3. ATM was one of the first technologies to really flesh out and enforce specific classes of service (CoS) in a network. The ATM standards include CoS profiles such as variable bit rate (VBR), constant bit rate (CBR), available bit rate (ABR), and unspecified bit rate (UBR). More importantly, quality of service (QoS) in an ATM network is designed to be end-to-end, meaning an ATM network can really truly honestly guarantee throughput, latency, and other performance requirements.
There might be more to ATM about latency, but those are the features that I remember being the big hitters.
Heh. I remember when PSInet was telling everyone that they could get you on and off of their network at any two points in the world in one hop. Turns out that they just connected all of their POPs together with ATM, so all you saw was the IP hops, not the ATM hops.
Speaking of IP ... I realized this week that no one calls it TCP/IP anymore. That's a good thing, because it was kind of stupid to call it TCP/IP even if you weren't using TCP.
So I gather the problem with ATM is that it doesn't scale well.
small fixed size packets are wonderful until you have a lot of data to move, then you spend all your time wasted on packet overhead.
So you make the packets bigger, but I imagine everybody on the network has to agree to the new packetsize at the same time which means you can't change it in flight.
And if you could, well, then you have the same problems as what we have now.
Has anyone ever used Zebra or Quagga as a router in a high-traffic environment?
I'm interested in knowing how its performance stacks up against a "real" router.
The idea of being able to use a device on which usable amounts of memory are affordable (enough memory to hold the full BGP table on a Cisco is quite expensive) and on which the components are off-the-shelf replaceable is appealing.
I suspect the sustained bandwidth will be good but the individual packet latency will be somewhat lacking. That's based on an educated guess. Any real-world experience would be interesting to hear about.
Linux/FreeBSD/etc., since Quagga is just shoving routes into the kernel's
routing table.

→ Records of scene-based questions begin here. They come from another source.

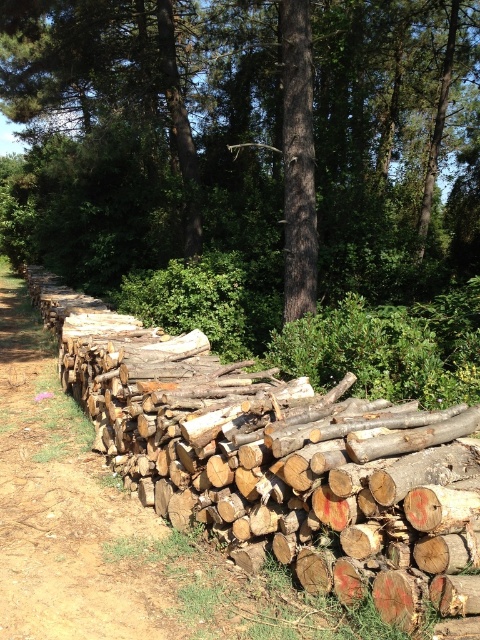
Question: Which object is closer to the camera taking this photo?

Choices:
 (A) brown rough tree trunk at center
 (B) brown dirt track at lower left

Answer: (B)

Question: Which object appears closest to the camera in this image?

Choices:
 (A) natural wood logs at left
 (B) brown rough tree trunk at center

Answer: (A)

Question: Can you confirm if brown wood log at center is positioned to the right of brown rough tree trunk at center?

Choices:
 (A) no
 (B) yes

Answer: (A)

Question: Can you confirm if natural wood logs at left is bigger than brown dirt track at lower left?

Choices:
 (A) no
 (B) yes

Answer: (B)

Question: Which object is the closest to the brown wood log at center?

Choices:
 (A) natural wood logs at left
 (B) brown rough tree trunk at center

Answer: (A)

Question: Does natural wood logs at left lie in front of brown rough tree trunk at center?

Choices:
 (A) no
 (B) yes

Answer: (B)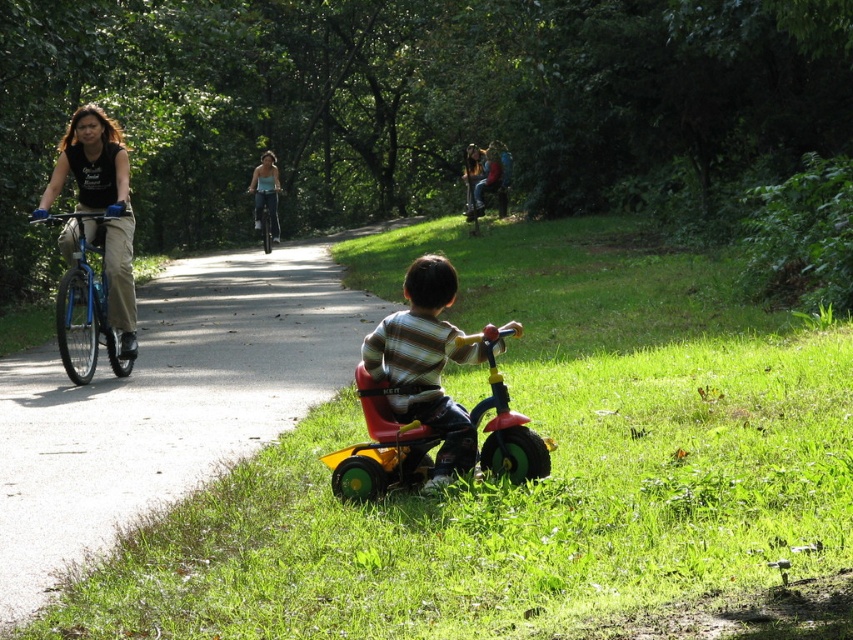
You are standing at the camera position in the scene. Which direction do you need to look to see the yellow plastic tricycle at lower center?

The yellow plastic tricycle at lower center is located at the lower center of the scene, so you should look downward toward the center to see it.

You are a parent trying to choose between two tricycles for your child. The yellow plastic tricycle at lower center and the matte plastic tricycle at lower center are both available. According to the image, which tricycle is bigger?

There are some decent write-ups detailing performance
of various cards, etc.
If you're not shy of spending money, Vyatta may be a more polished
off-the-shelf option worth looking at that is still oodles cheaper than
something similar from brand C.
If your definition of high-traffic is more than a few Mpps, then
you're probably looking for something with ASICs and a TCAM.

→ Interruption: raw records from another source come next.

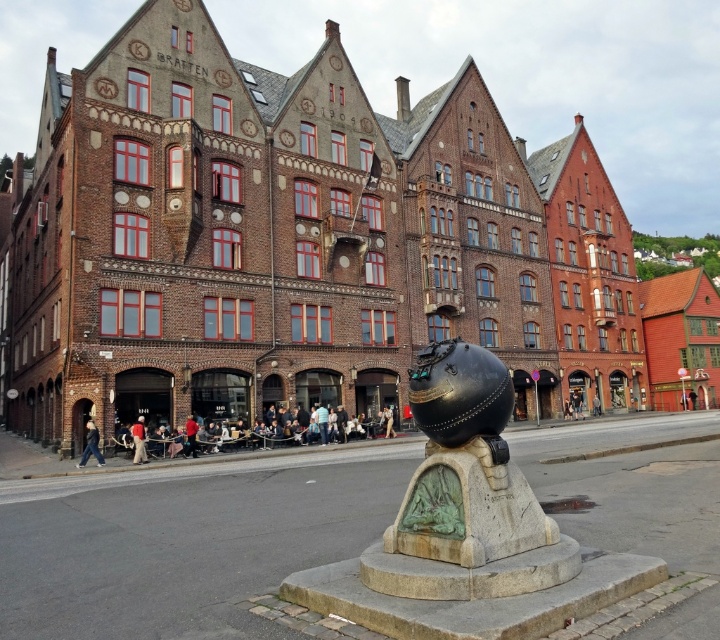
From the picture: You are standing at the center of the image and want to find the dark blue jeans at lower left. Based on their position, in which direction should you move to locate them?

The dark blue jeans at lower left is located at point (90, 445), which means you should move towards the lower left direction from the center to find them.

You are standing at the point marked as point (467, 493). What object is located exactly at your current position?

The shiny black sphere at center is located exactly at point (467, 493).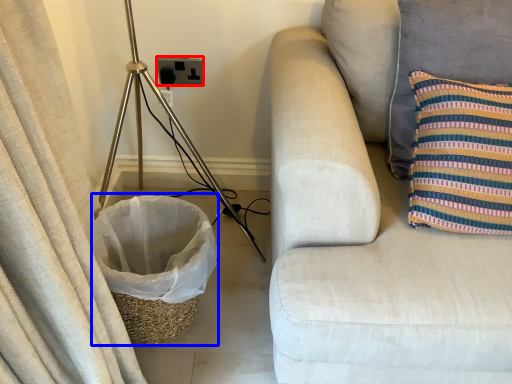
Question: Which point is further to the camera, electric outlet (highlighted by a red box) or laundry basket (highlighted by a blue box)?

Choices:
 (A) electric outlet
 (B) laundry basket

Answer: (A)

I am suspecting that with a 1 Gbps card, the Linux kernel can do throughput in the hundreds of megabits with no problem, but if you start analyzing the latency of each individual hop, someone's going to point to it and tell us our network is broken.
And unfortunately, in the managed hosting business, when a customer says that something is wrong with your network, you are guilty until proven innocent.
Throwing newer hardware may improve the numbers, but he was able to achieve 8Gbps forwarding performance at 1518B frames, which is significantly better than what you'd see, for example, on a Cisco 7206VXR w/NPE-G2. The ultimate bottleneck is PPS, which was dismal compared to the same platform (700,000pps vs. 2,000,000).
If you turn on any features, such as stateful connection tracking which you're probably using in your firewall example, and possibly even dot1q tagging as you mentioned earlier, the numbers may take a dive.
I think we're going to set one up on a non-critical link and see how it runs.